Document section.
What's up with the news outlet telling their readers that corporations are not their friends? I mean, that's a no shit sherlock case.
 
HurrjOo.gif


Steam is part of the new gig economy? What? How?

The article is quite poorly written and far too long. But the second half of the article (and the only part that should have actually been published had the editor been competent) makes a good case

They never actually justify the "since 2004" part, though. The actually bad things that Valve do that are pointed out by the article started much more recently
 
Outside of The Witcher, the only games GOG has are older than most PC gamers probably.

That's not really true anymore.

They have a number of AAA games that are old but still from well within the past decade, like Mirror's Edge, Crysis, Metro, Darksiders, and Dead Space.

Then they have a lot of "AA" games like A Boy and his Blob, Trials in the Sky, De Blob, and TellTale's entire catalog.

And of course, they've got a bunch a bunch of indie games: Fez, SuperHot, Necrodancer, etc.

GoG still has a ways to go, but a lot of their more recent "gets" have impressed me. Telltale, Warner Brothers, and whoever-owns-THQ were a big deal.
 

Pizza

Member
Okay polygon y'all can make some serious analytical data charts so I'm about to stop what I'm doing and hear you guys out
 
Kotaku made the same article last week about Nintendo not being our friend. :lol

What's up with the news outlet telling their readers that corporations are not their friends? I mean, that's a no shit sherlock case.

People could probably use the occasional reminder in the run up to E3, and besides that the general tenor of review threads proves that a substantial percentage of gamers across platforms have difficulty separating the business goals of game developers, publishers and platform holders from their own sense of identity, leading to noisy and defensive outbursts about haters and how this group of people have it out for their favorite game makers/sellers and by extension themselves.

It's a real problem! Too many people subscribe to the belief that corporations will have their backs and keep making them happy as long as they make sure nobody says 'the wrong' things about said corporations.

On the other hand, this column is a very poor example of how to shake people out of that mindset.
 

frontovik

Banned
I would never have delved into STEAM if it wasn't for other developers using Steamworks. I.e. Total War and Paradox games...

I appreciate Steam for its conveniences, Steam community and a relatively reliable client, but I have never regarded Valve as a friend or PC gaming's salvation. I'd still take it over uPlay, Origin, or Battle.Net any day.

Questions on the material.
a. Answer these questions about the forum discussion of Steam:
(i) Which outlet ran a similar article about Nintendo the week before?
(ii) Which three "gets" by GOG does one poster call a big deal?
(iii) Which games does one poster credit with bringing them to Steam?
b. List every AAA game that the forum discussion of Steam names as available on GOG.
The lines that follow have no connection to the forum discussion of Steam.

Data extracts.
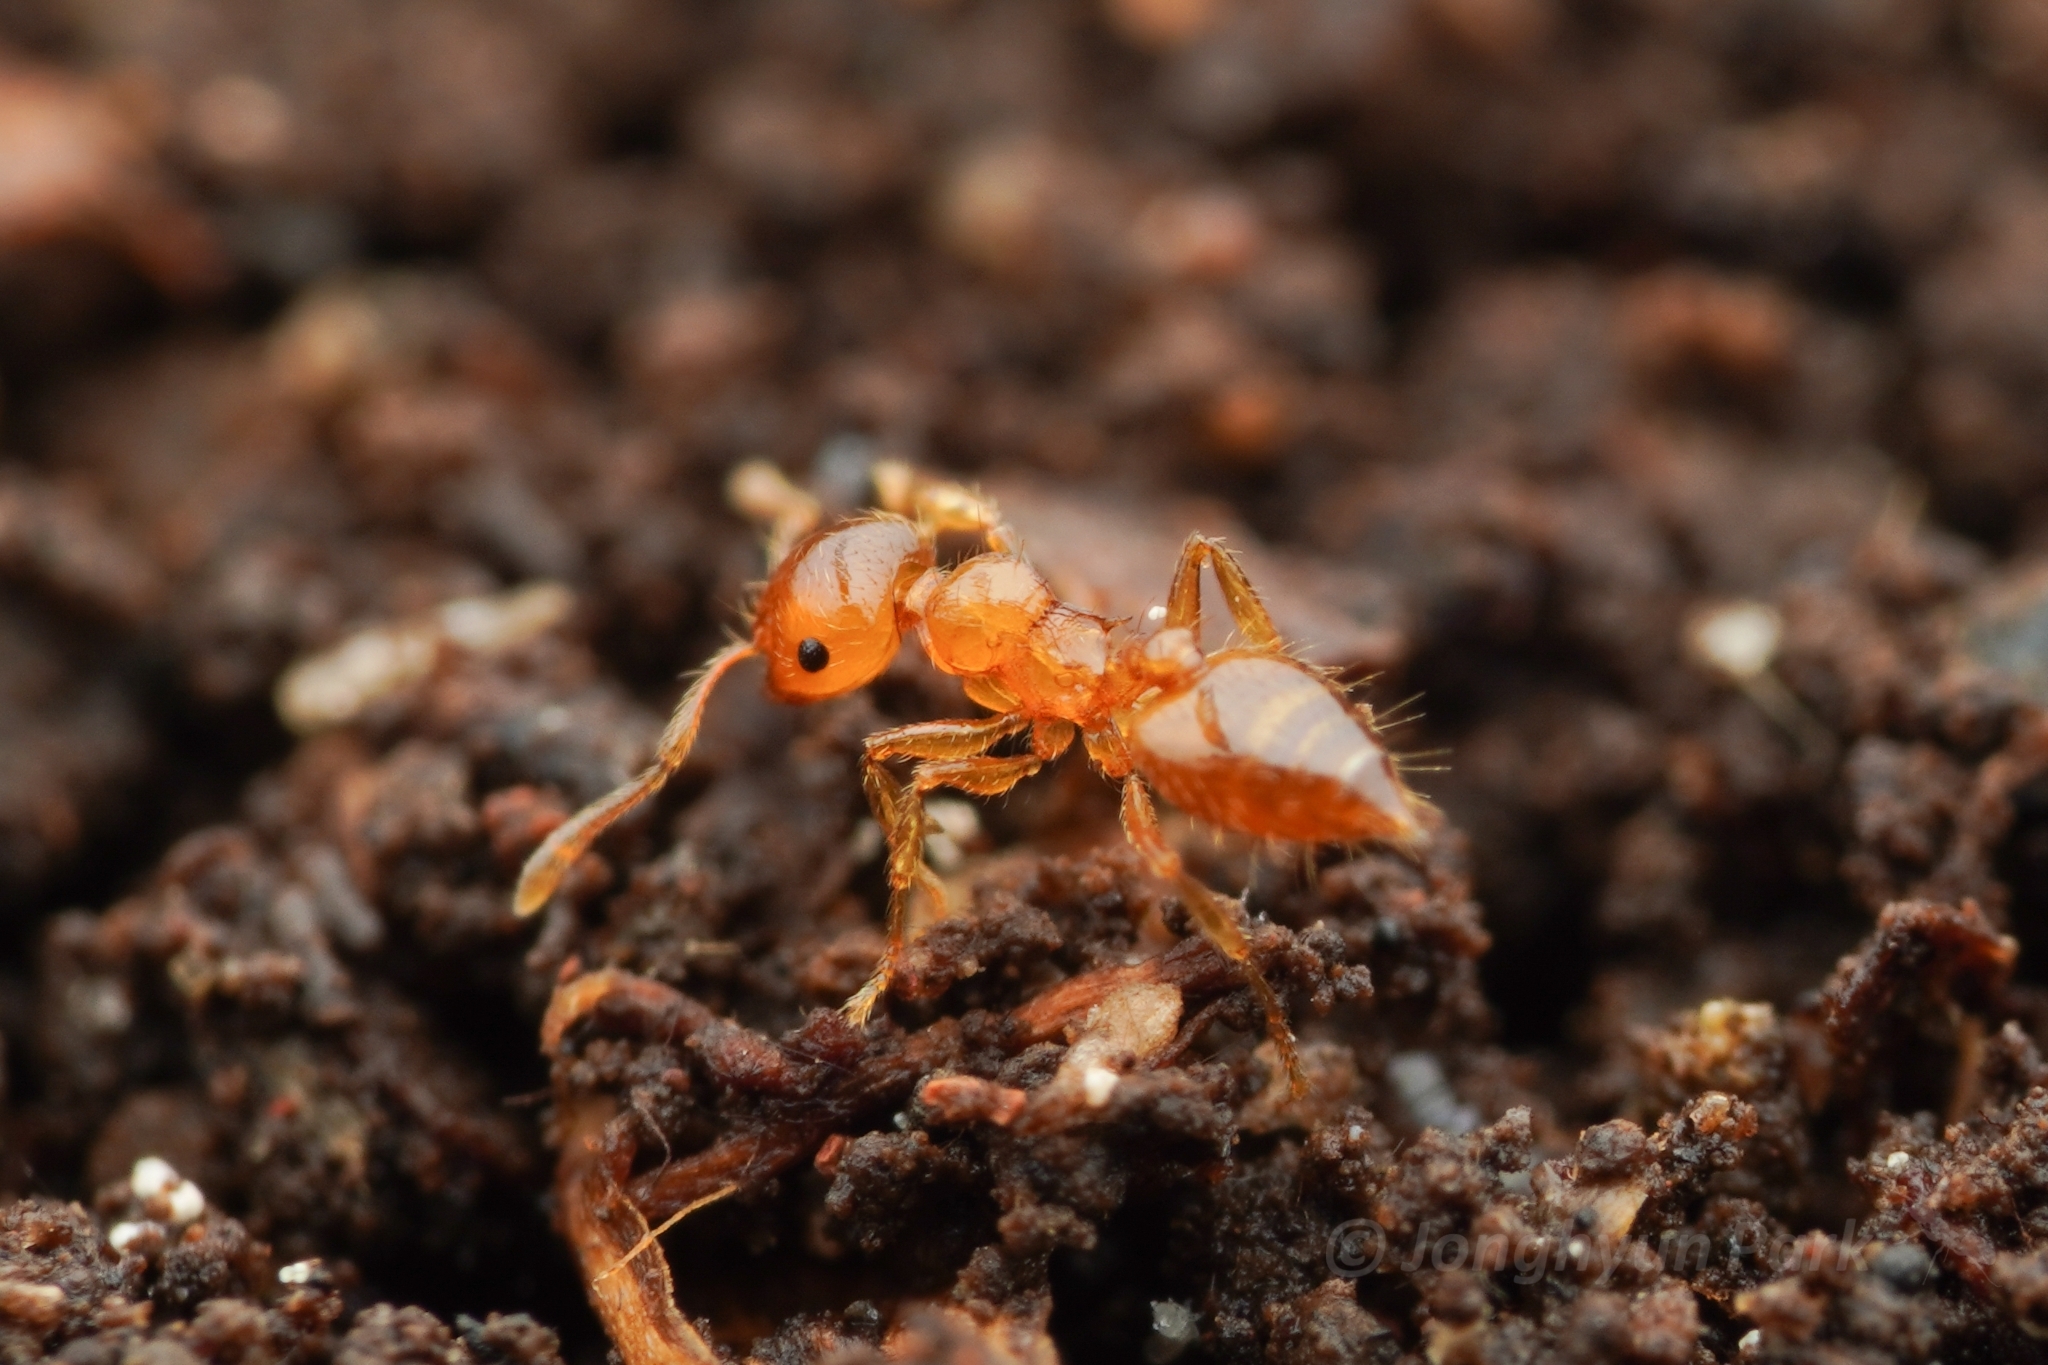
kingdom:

==

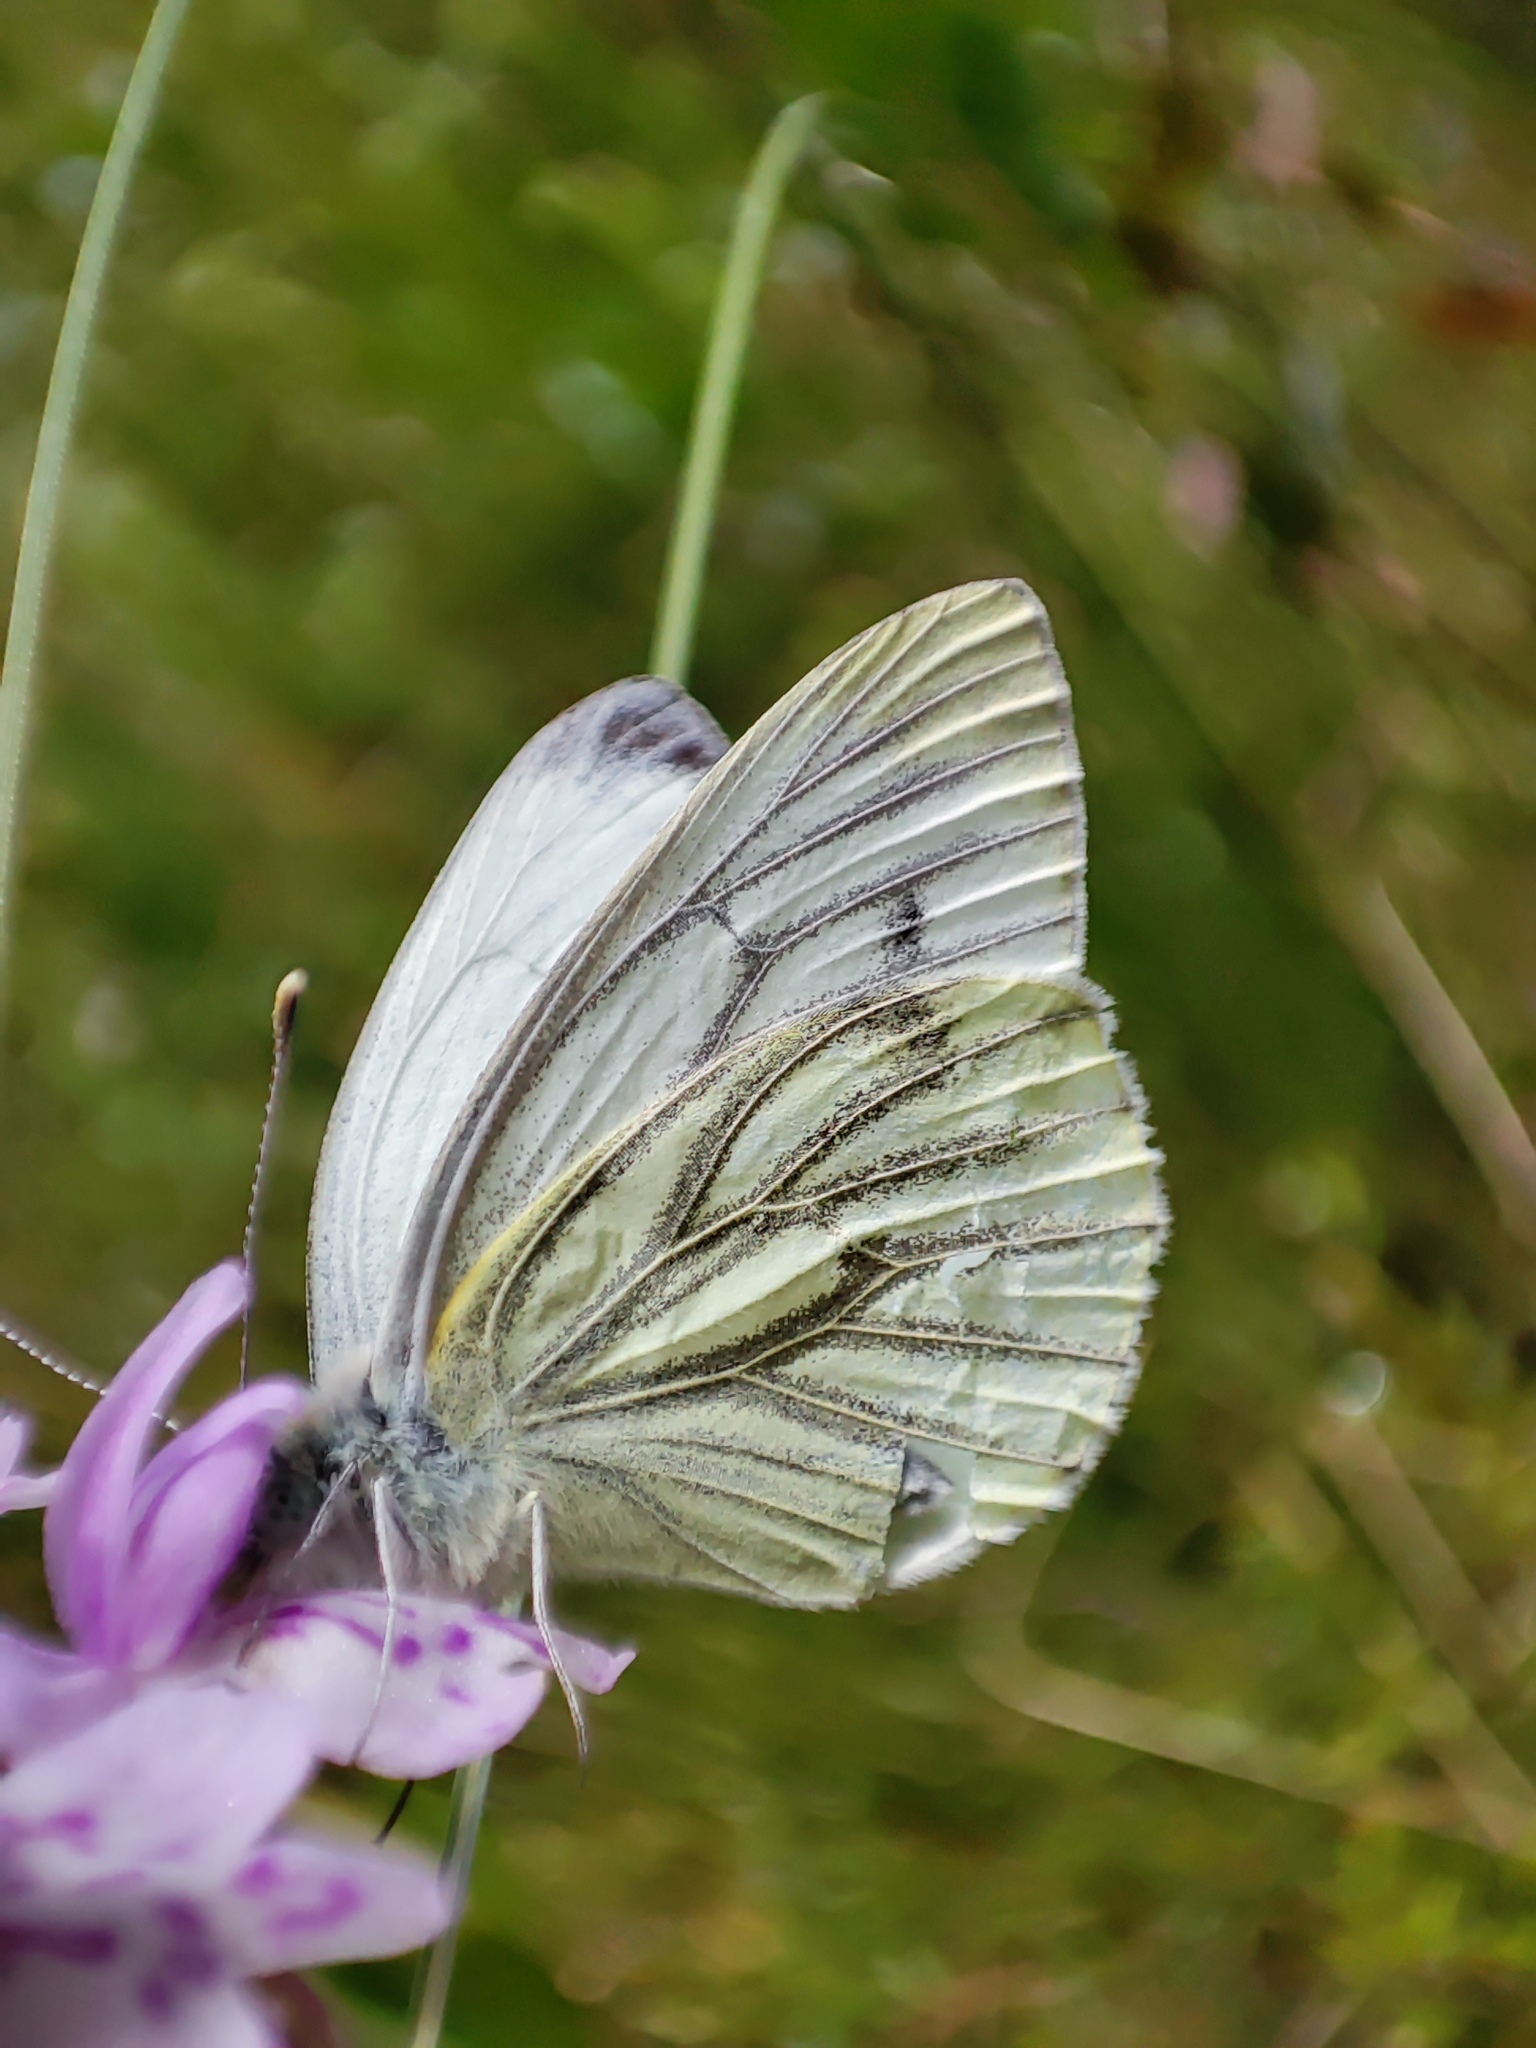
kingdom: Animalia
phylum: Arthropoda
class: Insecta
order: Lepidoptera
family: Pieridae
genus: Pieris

---

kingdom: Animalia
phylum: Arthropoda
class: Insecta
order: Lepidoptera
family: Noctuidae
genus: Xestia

Your written answers.
a.
(i) Kotaku
(ii) Telltale, Warner Brothers, and whoever-owns-THQ
(iii) Total War and Paradox games

b. Mirror's Edge, Crysis, Metro, Darksiders, Dead Space